» **EXERCISE PROMPT**: Copy every record below exactly, leaving out any pictures.

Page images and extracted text
►
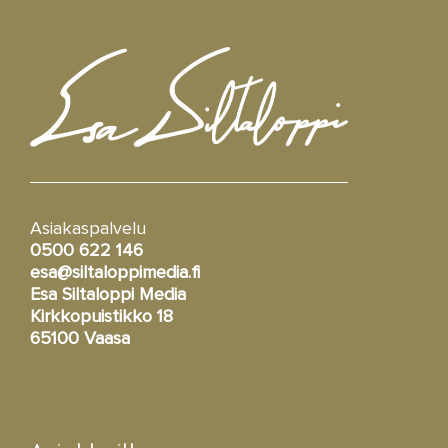
Asiakaspalvelu
0500 622 146
esa@siltaloppimedia.fi
Esa Siltaloppi Media
Kirkkopuistikko 18
65100 Vaasa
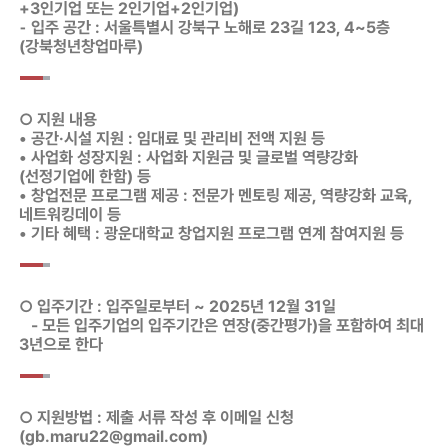
+3인기업 또는 2인기업+2인기업)
⁃ 입주 공간 : 서울특별시 강북구 노해로 23길 123, 4~5층
(강북청년창업마루)
○ 지원 내용
• 공간·시설 지원 : 임대료 및 관리비 전액 지원 등
• 사업화 성장지원 : 사업화 지원금 및 글로벌 역량강화
(선정기업에 한함) 등
• 창업전문 프로그램 제공 : 전문가 멘토링 제공, 역량강화 교육,
네트워킹데이 등
• 기타 혜택 : 광운대학교 창업지원 프로그램 연계 참여지원 등
○ 입주기간 : 입주일로부터 ~ 2025년 12월 31일
- 모든 입주기업의 입주기간은 연장(중간평가)을 포함하여 최대
3년으로 한다
○ 지원방법 : 제출 서류 작성 후 이메일 신청
(gb.maru22@gmail.com)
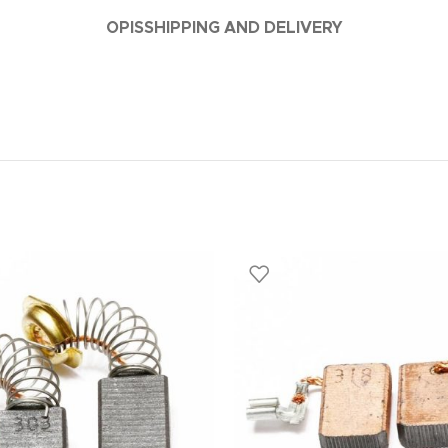
OPIS
SHIPPING AND DELIVERY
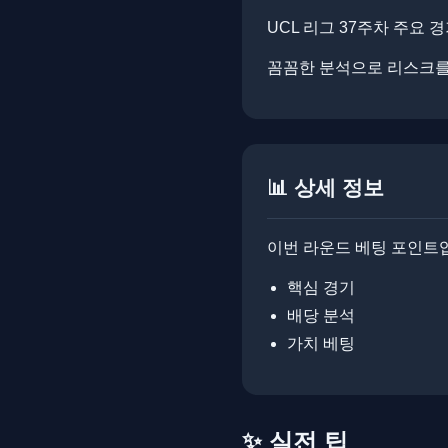
UCL 리그 37주차 주요 
꼼꼼한 분석으로 리스크를 줄이
📊 상세 정보
이번 라운드 베팅 포인트
핵심 경기
배당 분석
가치 베팅
✨ 실전 팁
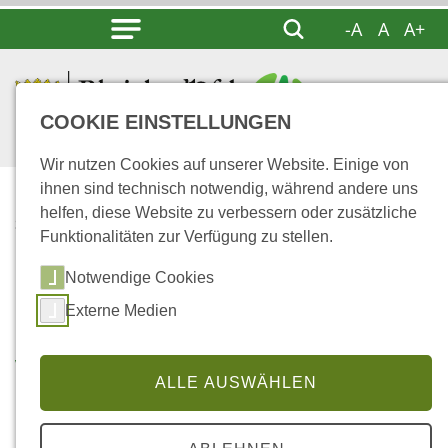
-A
A
A+
COOKIE EINSTELLUNGEN
Wir nutzen Cookies auf unserer Website. Einige von
ihnen sind technisch notwendig, während andere uns
helfen, diese Website zu verbessern oder zusätzliche
...
STARTSEITE
Funktionalitäten zur Verfügung zu stellen.
VERANSTALTUNGEN
Notwendige Cookies
Externe Medien
Veranstaltungen ...
ALLE AUSWÄHLEN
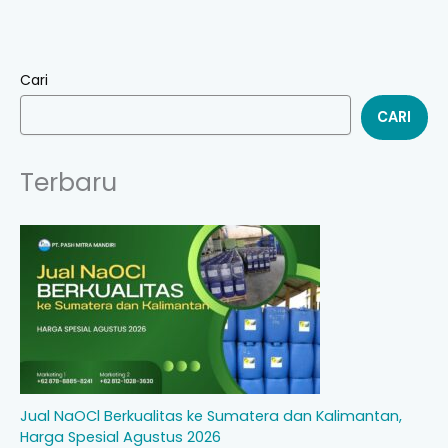
Cari
CARI
Terbaru
Jual NaOCl Berkualitas ke Sumatera dan Kalimantan,
Harga Spesial Agustus 2026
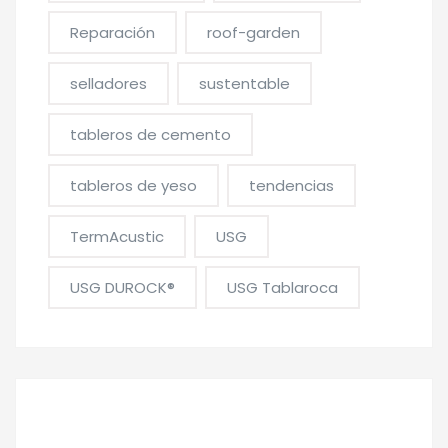
Reparación
roof-garden
selladores
sustentable
tableros de cemento
tableros de yeso
tendencias
TermAcustic
USG
USG DUROCK®
USG Tablaroca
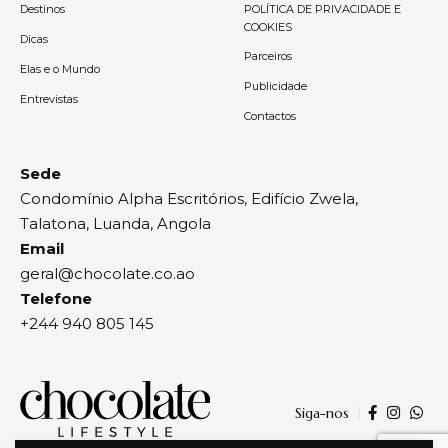
Destinos
POLÍTICA DE PRIVACIDADE E
COOKIES
Dicas
Parceiros
Elas e o Mundo
Publicidade
Entrevistas
Contactos
Sede
Condomínio Alpha Escritórios, Edifício Zwela,
Talatona, Luanda, Angola
Email
geral@chocolate.co.ao
Telefone
+244 940 805 145
Siga-nos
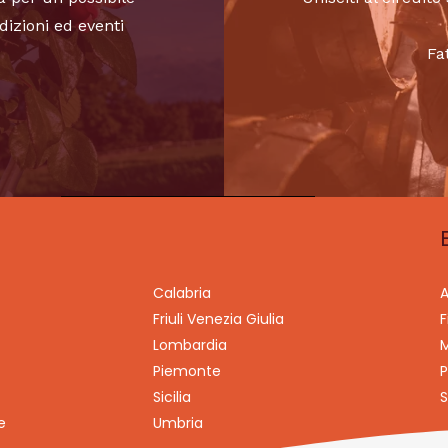
dizioni ed eventi
Fa
Calabria
A
Friuli Venezia Giulia
F
Lombardia
M
Piemonte
P
Sicilia
S
e
Umbria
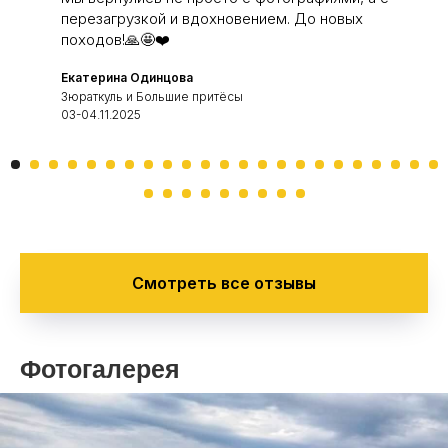
перезагрузкой и вдохновением. До новых
походов!🙏🤩❤️
Екатерина Одинцова
Зюраткуль и Большие притёсы
03-04.11.2025
Смотреть все отзывы
Фотогалерея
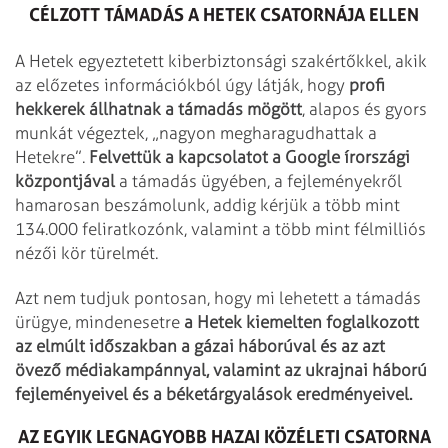
CÉLZOTT TÁMADÁS A HETEK CSATORNÁJA ELLEN
A Hetek egyeztetett kiberbiztonsági szakértőkkel, akik
az előzetes információkból úgy látják, hogy
profi
hekkerek állhatnak a támadás mögött
, alapos és gyors
munkát végeztek, „nagyon megharagudhattak a
Hetekre”.
Felvettük a kapcsolatot a Google írországi
központjával
a támadás ügyében, a fejleményekről
hamarosan beszámolunk, addig kérjük a több mint
134.000 feliratkozónk, valamint a több mint félmilliós
nézői kör türelmét.
Azt nem tudjuk pontosan, hogy mi lehetett a támadás
ürügye, mindenesetre
a Hetek kiemelten foglalkozott
az elmúlt időszakban a gázai háborúval és az azt
övező médiakampánnyal, valamint az ukrajnai háború
fejleményeivel és a béketárgyalások eredményeivel.
AZ EGYIK LEGNAGYOBB HAZAI KÖZÉLETI CSATORNA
◄
» **REPLY**:
Asiakaspalvelu
0500 622 146
esa@siltaloppimedia.fi
Esa Siltaloppi Media
Kirkkopuistikko 18
65100 Vaasa
+3인기업 또는 2인기업+2인기업)
⁃ 입주 공간 : 서울특별시 강북구 노해로 23길 123, 4~5층
(강북청년창업마루)
○ 지원 내용
• 공간·시설 지원 : 임대료 및 관리비 전액 지원 등
• 사업화 성장지원 : 사업화 지원금 및 글로벌 역량강화
(선정기업에 한함) 등
• 창업전문 프로그램 제공 : 전문가 멘토링 제공, 역량강화 교육,
네트워킹데이 등
• 기타 혜택 : 광운대학교 창업지원 프로그램 연계 참여지원 등
○ 입주기간 : 입주일로부터 ~ 2025년 12월 31일
- 모든 입주기업의 입주기간은 연장(중간평가)을 포함하여 최대
3년으로 한다
○ 지원방법 : 제출 서류 작성 후 이메일 신청
(gb.maru22@gmail.com)
OPIS
SHIPPING AND DELIVERY
UCL 리그 37주차 주요 
꼼꼼한 분석으로 리스크를 줄이
📊 상세 정보
이번 라운드 베팅 포인트
핵심 경기
배당 분석
가치 베팅
✨ 실전 팁
-A
A
A+
COOKIE EINSTELLUNGEN
Wir nutzen Cookies auf unserer Website. Einige von
ihnen sind technisch notwendig, während andere uns
helfen, diese Website zu verbessern oder zusätzliche
...
STARTSEITE
Funktionalitäten zur Verfügung zu stellen.
VERANSTALTUNGEN
Notwendige Cookies
Externe Medien
Veranstaltungen ...
ALLE AUSWÄHLEN
Cari
CARI
Terbaru
Jual NaOCl Berkualitas ke Sumatera dan Kalimantan,
Harga Spesial Agustus 2026
Reparación
roof-garden
selladores
sustentable
tableros de cemento
tableros de yeso
tendencias
TermAcustic
USG
USG DUROCK®
USG Tablaroca
Destinos
POLÍTICA DE PRIVACIDADE E
COOKIES
Dicas
Parceiros
Elas e o Mundo
Publicidade
Entrevistas
Contactos
Sede
Condomínio Alpha Escritórios, Edifício Zwela,
Talatona, Luanda, Angola
Email
geral@chocolate.co.ao
Telefone
+244 940 805 145
Siga-nos
dizioni ed eventi
Fa
Calabria
A
Friuli Venezia Giulia
F
Lombardia
M
Piemonte
P
Sicilia
S
e
Umbria
перезагрузкой и вдохновением. До новых
походов!🙏🤩❤️
Екатерина Одинцова
Зюраткуль и Большие притёсы
03-04.11.2025
Смотреть все отзывы
Фотогалерея
CÉLZOTT TÁMADÁS A HETEK CSATORNÁJA ELLEN
A Hetek egyeztetett kiberbiztonsági szakértőkkel, akik
az előzetes információkból úgy látják, hogy
profi
hekkerek állhatnak a támadás mögött
, alapos és gyors
munkát végeztek, „nagyon megharagudhattak a
Hetekre”.
Felvettük a kapcsolatot a Google írországi
központjával
a támadás ügyében, a fejleményekről
hamarosan beszámolunk, addig kérjük a több mint
134.000 feliratkozónk, valamint a több mint félmilliós
nézői kör türelmét.
Azt nem tudjuk pontosan, hogy mi lehetett a támadás
ürügye, mindenesetre
a Hetek kiemelten foglalkozott
az elmúlt időszakban a gázai háborúval és az azt
övező médiakampánnyal, valamint az ukrajnai háború
fejleményeivel és a béketárgyalások eredményeivel.
AZ EGYIK LEGNAGYOBB HAZAI KÖZÉLETI CSATORNA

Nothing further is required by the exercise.